◆ Exercise brief ◆
In the records that follow, the lines from the one containing "wrist: (2, 123)" to the one containing "middle dip: (63, 114)", inclusive, are to be given again exactly.

◆ Records provided ◆
:::::
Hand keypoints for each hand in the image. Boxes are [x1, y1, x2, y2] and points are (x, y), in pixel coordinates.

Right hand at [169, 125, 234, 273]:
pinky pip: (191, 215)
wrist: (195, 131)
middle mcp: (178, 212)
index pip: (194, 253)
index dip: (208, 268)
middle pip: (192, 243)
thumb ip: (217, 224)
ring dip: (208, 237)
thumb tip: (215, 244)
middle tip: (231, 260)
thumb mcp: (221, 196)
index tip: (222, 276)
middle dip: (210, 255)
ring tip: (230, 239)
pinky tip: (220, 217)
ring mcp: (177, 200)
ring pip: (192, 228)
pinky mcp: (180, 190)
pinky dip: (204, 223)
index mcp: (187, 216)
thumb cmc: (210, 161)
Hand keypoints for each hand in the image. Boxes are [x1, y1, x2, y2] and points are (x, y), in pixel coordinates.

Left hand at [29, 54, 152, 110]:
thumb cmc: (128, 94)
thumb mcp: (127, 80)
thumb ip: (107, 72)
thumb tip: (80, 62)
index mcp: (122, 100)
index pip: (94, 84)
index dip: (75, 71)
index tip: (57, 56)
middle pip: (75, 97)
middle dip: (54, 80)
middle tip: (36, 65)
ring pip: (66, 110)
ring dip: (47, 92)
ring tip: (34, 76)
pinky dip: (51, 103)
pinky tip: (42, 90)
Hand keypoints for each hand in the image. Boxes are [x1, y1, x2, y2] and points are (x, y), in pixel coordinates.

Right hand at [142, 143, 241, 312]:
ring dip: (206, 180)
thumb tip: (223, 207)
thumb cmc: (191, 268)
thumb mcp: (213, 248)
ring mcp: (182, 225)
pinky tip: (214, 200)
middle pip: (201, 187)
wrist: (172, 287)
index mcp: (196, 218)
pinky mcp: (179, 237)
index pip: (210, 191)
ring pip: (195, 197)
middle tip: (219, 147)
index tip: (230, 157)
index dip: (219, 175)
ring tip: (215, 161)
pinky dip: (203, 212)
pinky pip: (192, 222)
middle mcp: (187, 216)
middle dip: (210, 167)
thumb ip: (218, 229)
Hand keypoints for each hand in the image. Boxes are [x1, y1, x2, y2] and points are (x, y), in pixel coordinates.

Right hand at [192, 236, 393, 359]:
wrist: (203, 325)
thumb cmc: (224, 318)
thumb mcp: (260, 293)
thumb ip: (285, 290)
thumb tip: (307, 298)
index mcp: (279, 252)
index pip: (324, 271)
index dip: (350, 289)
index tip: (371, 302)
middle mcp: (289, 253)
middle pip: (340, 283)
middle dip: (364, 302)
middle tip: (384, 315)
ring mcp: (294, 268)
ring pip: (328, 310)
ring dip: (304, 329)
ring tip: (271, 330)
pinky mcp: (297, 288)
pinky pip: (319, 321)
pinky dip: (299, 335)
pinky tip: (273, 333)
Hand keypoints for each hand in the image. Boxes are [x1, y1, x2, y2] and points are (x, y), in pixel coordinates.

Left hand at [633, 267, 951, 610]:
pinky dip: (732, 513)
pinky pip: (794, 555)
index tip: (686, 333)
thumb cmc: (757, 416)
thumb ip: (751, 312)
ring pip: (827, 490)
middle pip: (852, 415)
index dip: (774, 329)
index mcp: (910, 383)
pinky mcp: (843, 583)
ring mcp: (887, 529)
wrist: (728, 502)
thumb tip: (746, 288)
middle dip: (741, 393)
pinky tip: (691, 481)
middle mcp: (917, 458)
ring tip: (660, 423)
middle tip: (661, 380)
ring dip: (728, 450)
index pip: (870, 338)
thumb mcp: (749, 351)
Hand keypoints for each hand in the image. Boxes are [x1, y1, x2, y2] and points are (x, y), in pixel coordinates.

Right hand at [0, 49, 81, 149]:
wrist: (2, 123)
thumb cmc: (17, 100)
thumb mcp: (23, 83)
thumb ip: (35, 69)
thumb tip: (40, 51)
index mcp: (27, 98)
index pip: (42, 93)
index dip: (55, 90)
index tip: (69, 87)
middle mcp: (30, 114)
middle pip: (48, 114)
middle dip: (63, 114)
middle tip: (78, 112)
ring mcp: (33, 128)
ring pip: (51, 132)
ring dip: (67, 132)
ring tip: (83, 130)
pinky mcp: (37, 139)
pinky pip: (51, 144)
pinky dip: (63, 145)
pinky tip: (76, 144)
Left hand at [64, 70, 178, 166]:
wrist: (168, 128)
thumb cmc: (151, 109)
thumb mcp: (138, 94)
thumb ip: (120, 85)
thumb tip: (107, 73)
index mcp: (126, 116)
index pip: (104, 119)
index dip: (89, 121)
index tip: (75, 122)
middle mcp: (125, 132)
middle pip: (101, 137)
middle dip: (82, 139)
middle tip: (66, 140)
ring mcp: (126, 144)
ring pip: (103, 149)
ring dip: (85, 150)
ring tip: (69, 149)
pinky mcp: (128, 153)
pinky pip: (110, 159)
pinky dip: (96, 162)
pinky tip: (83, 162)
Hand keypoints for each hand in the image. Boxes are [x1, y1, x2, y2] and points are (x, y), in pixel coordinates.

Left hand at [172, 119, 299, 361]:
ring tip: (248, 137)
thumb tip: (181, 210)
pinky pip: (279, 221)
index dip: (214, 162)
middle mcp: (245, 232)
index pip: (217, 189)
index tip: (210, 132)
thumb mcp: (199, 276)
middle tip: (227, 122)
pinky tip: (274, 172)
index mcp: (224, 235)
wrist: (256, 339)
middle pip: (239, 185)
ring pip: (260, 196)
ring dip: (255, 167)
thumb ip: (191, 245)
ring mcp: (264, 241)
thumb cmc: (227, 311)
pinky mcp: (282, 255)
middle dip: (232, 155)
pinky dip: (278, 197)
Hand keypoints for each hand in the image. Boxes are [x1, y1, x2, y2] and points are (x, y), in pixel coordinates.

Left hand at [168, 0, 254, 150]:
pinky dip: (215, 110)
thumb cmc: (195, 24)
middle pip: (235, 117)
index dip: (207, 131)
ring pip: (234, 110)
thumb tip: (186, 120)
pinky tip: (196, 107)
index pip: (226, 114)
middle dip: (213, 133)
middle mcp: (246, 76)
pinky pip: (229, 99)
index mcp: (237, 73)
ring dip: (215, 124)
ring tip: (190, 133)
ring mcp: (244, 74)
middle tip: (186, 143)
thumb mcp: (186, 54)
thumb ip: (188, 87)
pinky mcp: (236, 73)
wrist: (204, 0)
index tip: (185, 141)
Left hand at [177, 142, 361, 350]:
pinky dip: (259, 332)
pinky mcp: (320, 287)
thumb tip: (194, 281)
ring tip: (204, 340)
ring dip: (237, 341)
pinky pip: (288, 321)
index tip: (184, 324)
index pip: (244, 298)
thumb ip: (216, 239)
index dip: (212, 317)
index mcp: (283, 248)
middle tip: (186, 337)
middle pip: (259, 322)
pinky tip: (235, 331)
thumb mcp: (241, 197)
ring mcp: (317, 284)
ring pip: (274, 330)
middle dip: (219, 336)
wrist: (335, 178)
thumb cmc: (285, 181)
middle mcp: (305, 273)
:::::
◆ Solved exercise ◆
wrist: (2, 123)
thumb cmc: (17, 100)
thumb mcp: (23, 83)
thumb ip: (35, 69)
thumb tip: (40, 51)
index mcp: (27, 98)
index pip: (42, 93)
index dip: (55, 90)
index tip: (69, 87)
middle mcp: (30, 114)
middle pip: (48, 114)
middle dip: (63, 114)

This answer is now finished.